While Apple still sells nearly twice the number of smartphones in the United States as its nearest competitor, Samsung now comes out on top in one critical metric— customer satisfaction.
Samsung surges 7% to an ACSI score of 81, beating Apple in overall customer satisfaction for the first time. Smartphones are becoming more dominant in Samsung’s cell phone product mix, pushing its satisfaction score higher. Apple declines for the second year in a row (-2% to 79), and the field is getting tighter, with Motorola Mobility and Nokia (now Microsoft) both at 77.
BlackBerry has seen its market share nearly vanish, but satisfaction climbs to 74 (+7%) for those customers that remain.
“Samsung has gone from up-and-comer to top-of-the-heap on the strength of its smartphone portfolio,” says VanAmburg. “Apple’s magic isn’t gone, but the luster has dulled on its older models. Each iteration improves on the last, but Apple’s year-long product refresh cycle is an eternity when a new Android phone seems to be released every week.”
Among wireless phone providers, Verizon Wireless separates from the pack after climbing 3% to 75. T-Mobile (69), Sprint (68) and AT&T Mobility (68) are tightly grouped behind.

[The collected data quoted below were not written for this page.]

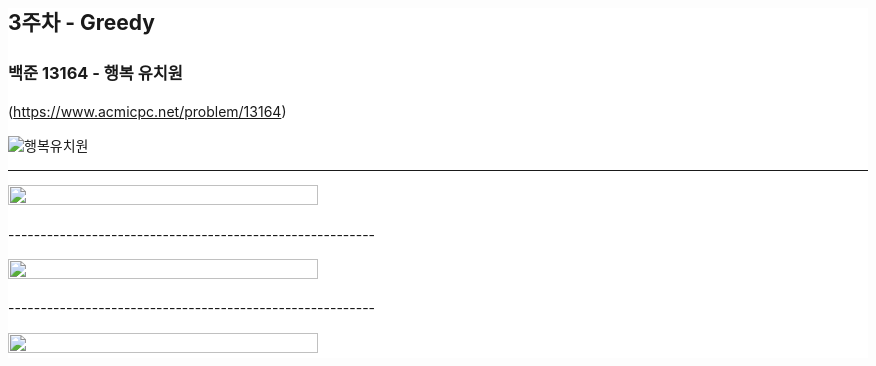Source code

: ## 3주차 - Greedy ##
### 백준 13164 - 행복 유치원 ###

(https://www.acmicpc.net/problem/13164)

![행복유치원](https://user-images.githubusercontent.com/83392219/161423410-0c807c93-cf63-47a1-8be7-ef7649273c10.JPG)

---------------------------------------------------------
<img src=https://user-images.githubusercontent.com/83392219/161423426-4bb4248f-28d3-479e-96ae-f17984b8160c.jpeg width="60%" height="60%"/>        
     
--------------------------------------------------------- </br>

<img src=https://user-images.githubusercontent.com/83392219/161423433-0a240f12-6402-446d-af93-3f21284677e6.jpeg width="60%" height="60%"/> 
     
 --------------------------------------------------------- </br>

<img src=https://user-images.githubusercontent.com/83392219/161423444-c5e3151d-3836-4d7e-bbcf-95432b48cc32.jpeg width="60%" height="60%"/> 

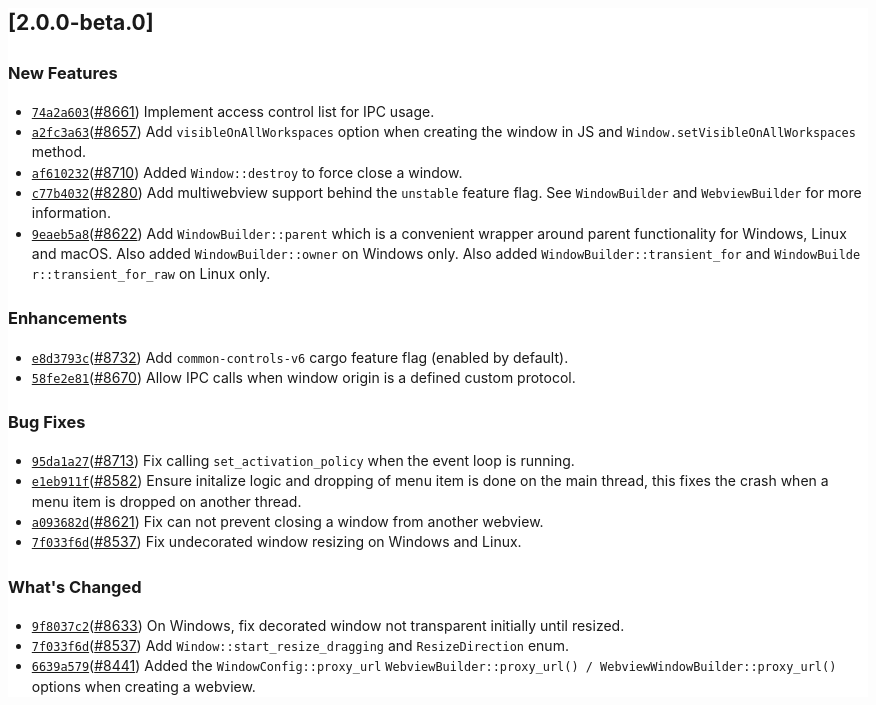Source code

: ## \[2.0.0-beta.0]

### New Features

- [`74a2a603`](https://www.github.com/tauri-apps/tauri/commit/74a2a6036a5e57462f161d728cbd8a6f121028ca)([#8661](https://www.github.com/tauri-apps/tauri/pull/8661)) Implement access control list for IPC usage.
- [`a2fc3a63`](https://www.github.com/tauri-apps/tauri/commit/a2fc3a63579ca739646d696870cbecbb3a169d33)([#8657](https://www.github.com/tauri-apps/tauri/pull/8657)) Add `visibleOnAllWorkspaces` option when creating the window in JS and `Window.setVisibleOnAllWorkspaces` method.
- [`af610232`](https://www.github.com/tauri-apps/tauri/commit/af6102327376884364b2075b468bdf08ee0d02aa)([#8710](https://www.github.com/tauri-apps/tauri/pull/8710)) Added `Window::destroy` to force close a window.
- [`c77b4032`](https://www.github.com/tauri-apps/tauri/commit/c77b40324ea9bf580871fc11aed69ba0c9b6b8cf)([#8280](https://www.github.com/tauri-apps/tauri/pull/8280)) Add multiwebview support behind the `unstable` feature flag. See `WindowBuilder` and `WebviewBuilder` for more information.
- [`9eaeb5a8`](https://www.github.com/tauri-apps/tauri/commit/9eaeb5a8cd95ae24b5e66205bdc2763cb7f965ce)([#8622](https://www.github.com/tauri-apps/tauri/pull/8622)) Add `WindowBuilder::parent` which is a convenient wrapper around parent functionality for Windows, Linux and macOS. Also added `WindowBuilder::owner` on Windows only. Also added `WindowBuilder::transient_for` and `WindowBuilder::transient_for_raw` on Linux only.

### Enhancements

- [`e8d3793c`](https://www.github.com/tauri-apps/tauri/commit/e8d3793c3c34715569312a91633fde4d58d7621c)([#8732](https://www.github.com/tauri-apps/tauri/pull/8732)) Add `common-controls-v6` cargo feature flag (enabled by default).
- [`58fe2e81`](https://www.github.com/tauri-apps/tauri/commit/58fe2e812a85b9f4eba105286a63f271ea637836)([#8670](https://www.github.com/tauri-apps/tauri/pull/8670)) Allow IPC calls when window origin is a defined custom protocol.

### Bug Fixes

- [`95da1a27`](https://www.github.com/tauri-apps/tauri/commit/95da1a27476e01e06f6ce0335df8535b662dd9c4)([#8713](https://www.github.com/tauri-apps/tauri/pull/8713)) Fix calling `set_activation_policy` when the event loop is running.
- [`e1eb911f`](https://www.github.com/tauri-apps/tauri/commit/e1eb911f5ebe84285aae710e0ebdd945ad389431)([#8582](https://www.github.com/tauri-apps/tauri/pull/8582)) Ensure initalize logic and dropping of menu item is done on the main thread, this fixes the crash when a menu item is dropped on another thread.
- [`a093682d`](https://www.github.com/tauri-apps/tauri/commit/a093682d2df7169b024bb4f736c7f1fd2ea8b327)([#8621](https://www.github.com/tauri-apps/tauri/pull/8621)) Fix can not prevent closing a window from another webview.
- [`7f033f6d`](https://www.github.com/tauri-apps/tauri/commit/7f033f6dcd54c69a4193765a5c1584755ba92c61)([#8537](https://www.github.com/tauri-apps/tauri/pull/8537)) Fix undecorated window resizing on Windows and Linux.

### What's Changed

- [`9f8037c2`](https://www.github.com/tauri-apps/tauri/commit/9f8037c2882abac19582025001675370f0d7b669)([#8633](https://www.github.com/tauri-apps/tauri/pull/8633)) On Windows, fix decorated window not transparent initially until resized.
- [`7f033f6d`](https://www.github.com/tauri-apps/tauri/commit/7f033f6dcd54c69a4193765a5c1584755ba92c61)([#8537](https://www.github.com/tauri-apps/tauri/pull/8537)) Add `Window::start_resize_dragging` and `ResizeDirection` enum.
- [`6639a579`](https://www.github.com/tauri-apps/tauri/commit/6639a579c76d45210f33a72d37e21d4c5a9d334b)([#8441](https://www.github.com/tauri-apps/tauri/pull/8441)) Added the `WindowConfig::proxy_url` `WebviewBuilder::proxy_url() / WebviewWindowBuilder::proxy_url()` options when creating a webview.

As smartphone adoption continues to grow, network demands increase along with costs to the consumer, each contributing to stagnant customer satisfaction.
“Consumers once used their cell phones primarily for talking, whereas now smartphones are becoming lifestyle accessories that we just can’t live without,” says Fornell. “But these powerful devices rely on networks that are still playing catch-up with consumer demand.”
Customer satisfaction with fixed-line telephone service dips 1.4% to an ACSI score of 73, but remains the most satisfying of all types of telecommunications. However, the score is due to shrinking landline usage. As more households abandon fixed-line service for cell phones, the customers that remain tend to be the most satisfied.
Computer software customer satisfaction is stable at an ACSI score of 76. Microsoft inches up 1% to 75, as does the aggregate of smaller software makers, but not enough to impact the industry as a whole. The rise of tablets and mobiles remains a challenge for traditional software makers looking to appeal to a new generation of consumers.